* [Data under study]:
"""
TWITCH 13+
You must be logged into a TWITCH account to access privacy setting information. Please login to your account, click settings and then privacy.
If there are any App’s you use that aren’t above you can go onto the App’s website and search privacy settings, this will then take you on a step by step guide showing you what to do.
"""
"""
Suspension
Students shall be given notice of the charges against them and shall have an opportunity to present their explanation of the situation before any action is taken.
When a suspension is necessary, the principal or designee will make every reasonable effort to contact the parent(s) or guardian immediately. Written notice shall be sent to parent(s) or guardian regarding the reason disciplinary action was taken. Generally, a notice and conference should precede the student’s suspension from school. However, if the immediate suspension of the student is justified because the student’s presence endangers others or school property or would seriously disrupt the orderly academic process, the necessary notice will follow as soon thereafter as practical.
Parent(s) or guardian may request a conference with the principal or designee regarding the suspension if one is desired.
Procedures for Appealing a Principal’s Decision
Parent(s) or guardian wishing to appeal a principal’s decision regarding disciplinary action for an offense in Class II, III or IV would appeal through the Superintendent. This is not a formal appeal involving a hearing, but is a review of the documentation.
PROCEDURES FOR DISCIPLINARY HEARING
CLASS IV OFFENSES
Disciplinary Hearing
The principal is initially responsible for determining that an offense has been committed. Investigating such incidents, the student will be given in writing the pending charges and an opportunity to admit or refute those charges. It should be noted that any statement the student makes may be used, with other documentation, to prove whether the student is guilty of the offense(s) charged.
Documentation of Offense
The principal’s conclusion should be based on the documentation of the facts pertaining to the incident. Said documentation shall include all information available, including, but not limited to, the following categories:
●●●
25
"""
"""
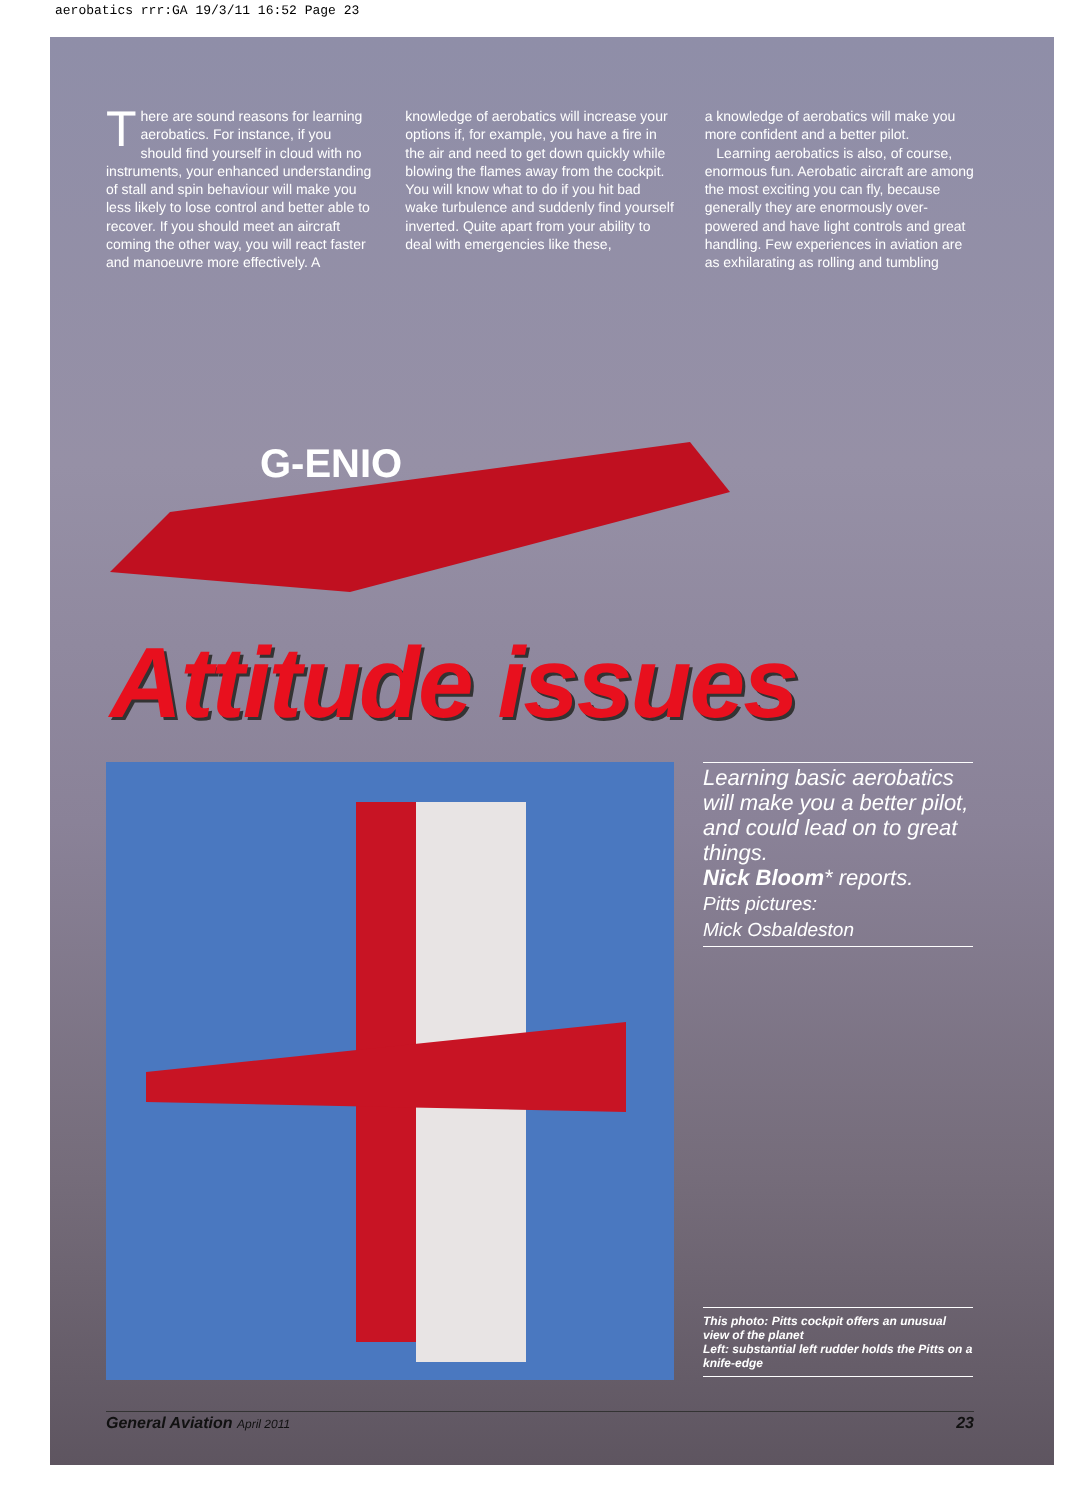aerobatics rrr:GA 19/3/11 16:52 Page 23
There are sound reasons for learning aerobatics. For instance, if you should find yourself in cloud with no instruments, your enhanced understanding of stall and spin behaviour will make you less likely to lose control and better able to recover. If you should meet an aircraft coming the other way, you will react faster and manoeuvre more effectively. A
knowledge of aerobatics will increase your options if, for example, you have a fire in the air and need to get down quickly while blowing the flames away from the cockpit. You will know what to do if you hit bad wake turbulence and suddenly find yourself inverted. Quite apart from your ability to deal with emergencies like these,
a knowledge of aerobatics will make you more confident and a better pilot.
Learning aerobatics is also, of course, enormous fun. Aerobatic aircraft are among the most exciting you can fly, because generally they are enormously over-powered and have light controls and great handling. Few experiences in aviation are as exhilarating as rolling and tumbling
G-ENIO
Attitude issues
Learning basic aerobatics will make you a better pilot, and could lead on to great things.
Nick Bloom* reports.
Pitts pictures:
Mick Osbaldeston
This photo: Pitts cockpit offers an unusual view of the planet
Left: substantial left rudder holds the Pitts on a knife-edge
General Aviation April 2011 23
"""
* [Problem requirements]:
Please report how many lines in the listing above contain the word "regarding", and give nothing but the number.

* [Response for this exercise]:
3